Terrance Kingston’s plumbers crack goes up almost to his neck…. I’ll bet he has Charmin trucked to his house in shipping containers.
err, Knighton
Cincy flipped their O-Line guys before the snap. Did I just see that?
Yup. Been doing it all quarter for whatever reason.
3rd and 24
NFL BLITZ
OH MY WHAT A DISATEBACLE!!!!
Last team that has the ball wins in Queen City.
Watkinsdown?
YESSSSSSSS!
Third rushing touchdown of the season for the browns? Did they go on strike for 12 games or something?
they refuse to give carries to their only good RB, must be a union thing
You pull this off Catler and we’ll sew your balls back on.
and some Cali Catnip?
The Browns had another FG blocked.
The Factory is in overtime.
ah see the Ratbirds didn’t score after all
/going full Foghorn Leghorn today, this weather makes me feel totes Southern
Mike Mitchell is such a bitch
Fucking dumbass:
http://24.media.tumblr.com/996bd14c24676b87f19ffb90baa0ad91/tumblr_n185xwQjXb1so18vqo1_500.gif
Watching this NFC East clusterfuck sort itself out:
http://www.drodd.com/images13/laughing-gif11.gif
IT’S BEARNADO TIME!!!
Cincy getting cute with their formations.
Hope Scott Hansen brought some extra blow for the 11-game early slate.
/like he’d ever be short on blow
Also, it was nice of the Chefs to let SD wear the dark pants to cover up Laserface’s Hershey squirts.
Someone in this Cincy-Stillers game is going to die.
Is that Colts/Jags game for 1st place in their division?
“1st place”
http://vignette1.wikia.nocookie.net/phineasandferb/images/8/87/329a_-_Air_Quotes.jpg/revision/latest?cb=20120623080943
Sproles as the goal-line back?
Whatever works.
Murray reduced to holding his water bottle.

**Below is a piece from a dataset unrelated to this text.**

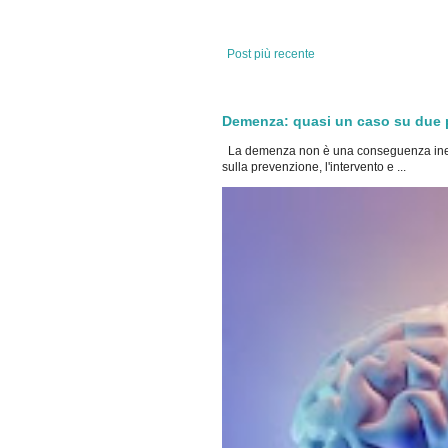
Post più recente
Demenza: quasi un caso su due po
La demenza non è una conseguenza inevi
sulla prevenzione, l'intervento e ...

As a guy who flexed him into his preliminary round Toilet Bowl matchup, ah say WOO!!!!
TINYDOWN!
Yo.
I managed to find a decent stream of the Jets game in time to see the Deckerdown, and now somehow my stream has commercials. WTF, illegal stream?!
Yoink go the points!
Or DO THEY?
Sam Bradford is delaying his derping so he can derp harder later.
It’s Cam Newton’s world and we’re all just living in it.
BOTH HANDS ON YOUR LAPTOPS, FOLKS!
As if you wouldn’t have bought a cheap laptop you knew was stolen when you were in college.